Ideally, we want to calculate global mean and variance to normalize the inputs to a layer. However, computing mean of entire dataset for a single update is computationally expensive. Hence, we estimate them using mini-batch statistics, which might contain some error compared to global mean. Also, it varies from batch to batch. Hence, we have to be extra careful while choosing the batch size.

BatchNorm is difficult to apply to RNNs. 

## Explanation

### General LayerNormalization
Given inputs $x$ over a minibatch of size $m, B={x_{1},x_{2},…,x_{m}}$, each sample $x_{i}$ contains $K$ elements, i.e. the length of flatten $x_{i}$ is $K$. Calculate the mean and the variance of of each sample from the minibatch. For sample $x_{i}$ whose flatten format is ${x_{i,1},x_{i,2},…, x_{i,K}}$, we have its mean $μ_{i}$ and variance $σ^2_{i}$.

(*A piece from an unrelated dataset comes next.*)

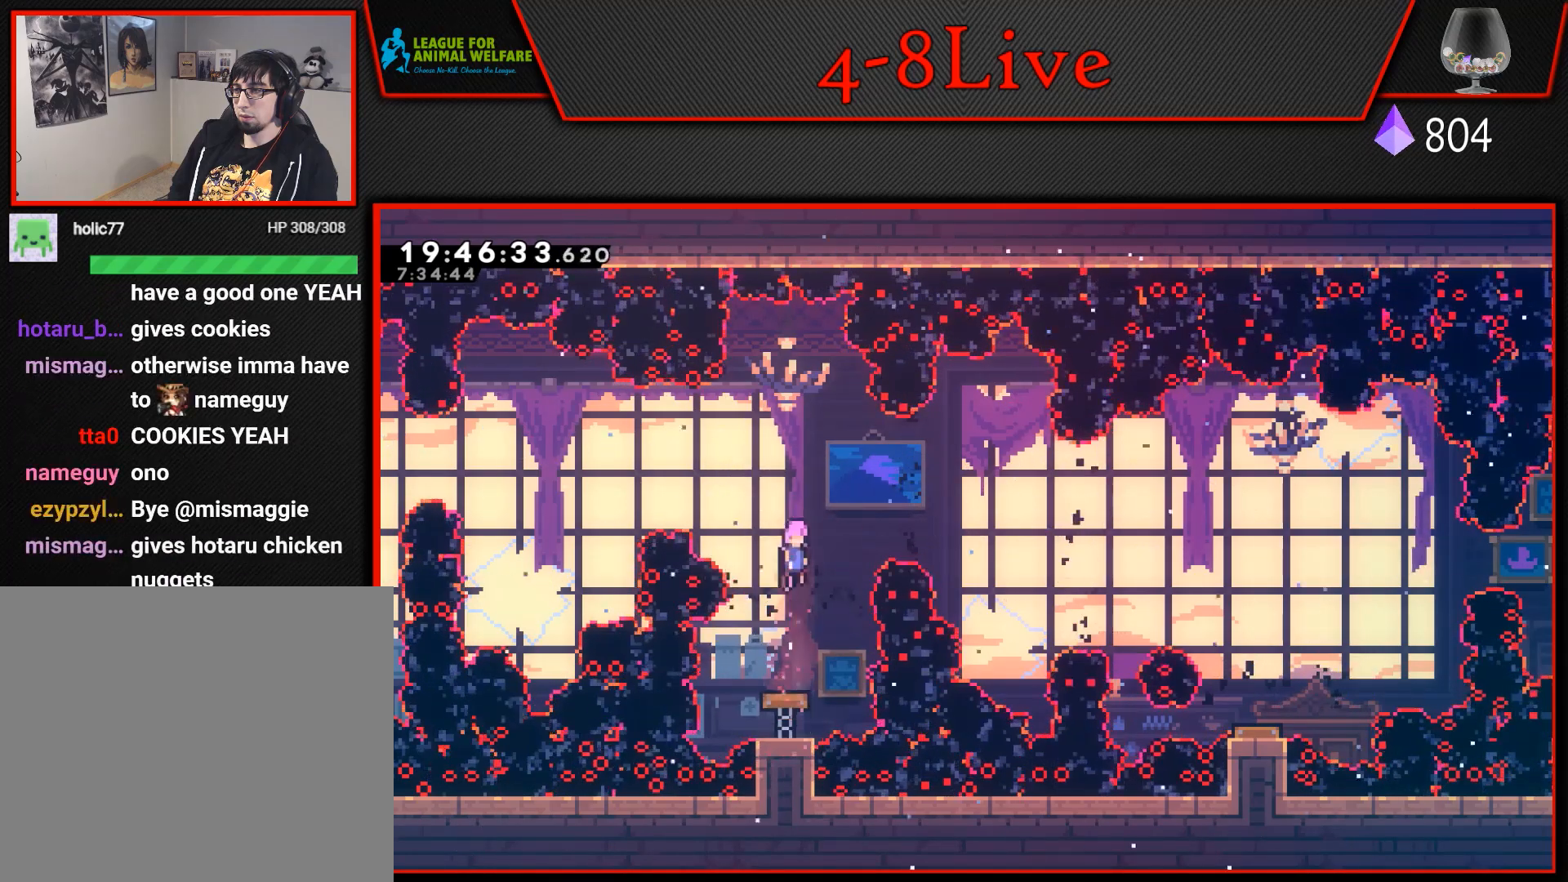
Gameplay with a controller (PlayStation layout); each line is a JSON object with the inputs held at the frame after it. "events" lists button and stick changes between this image and that frame as [ms after this image, input, new state], when the widget could be followed in between. Not read: left_stick right_stick.
{"buttons": ["DPAD_RIGHT"], "events": [[33, "DPAD_DOWN", "up"], [183, "DPAD_RIGHT", "down"], [233, "R1", "down"], [367, "R1", "up"]]}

$$\mu_i = \frac{1}{K} \sum_{k=1}^{K} x_{i,k}$$

$$\sigma_i^2 = \frac{1}{K} \sum_{k=1}^{K} (x_{i,k} - \mu_i)^2$$

$$\hat{x}_{i,k} = \frac{x_{i,k}-\mu_k}{\sqrt{\sigma_k^2 + \epsilon}}$$

$$y_i = \gamma \hat{x}_{i} + \beta \equiv {\text{LN}}_{\gamma, \beta} (x_i)$$

***Note:-*** Working on a per sample basis

### LayerNormalization in Convolution
Normalization is done per channel within a single sample.
Assume the input tensor has shape $[m,H,W,C]$, for each channel $c∈{1,2,⋯,C}$

$$\mu_{i,c} = \frac{1}{HW} \sum_{j=1}^{H} \sum_{k=1}^{W} x_{i,j,k,c}$$

$$\sigma_{i,c}^2 = \frac{1}{HW} \sum_{j=1}^{H} \sum_{k=1}^{W} (x_{i,j,k,c} - \mu_{i,c})^2$$

$$\hat{x}_{i,j,k,c} = \frac{x_{i,j,k,c}-\mu_{i,c}}{\sqrt{\sigma_{i,c}^2 + \epsilon}}$$

$$y_{i,:,:,c} = \gamma_c \hat{x}_{i,:,:,c} + \beta_c \equiv {\text{LN}}_{\gamma_c, \beta_c} (x_{i,:,:,c})$$

![difference](https://i1.wp.com/mlexplained.com/wp-content/uploads/2018/01/%E3%82%B9%E3%82%AF%E3%83%AA%E3%83%BC%E3%83%B3%E3%82%B7%E3%83%A7%E3%83%83%E3%83%88-2018-01-11-11.48.12.png?resize=768%2C448&ssl=1)

In batch normalization, the statistics are computed across the batch and are the same for each example in the batch. In contrast, in layer normalization, the statistics are computed across each feature and are independent of other examples.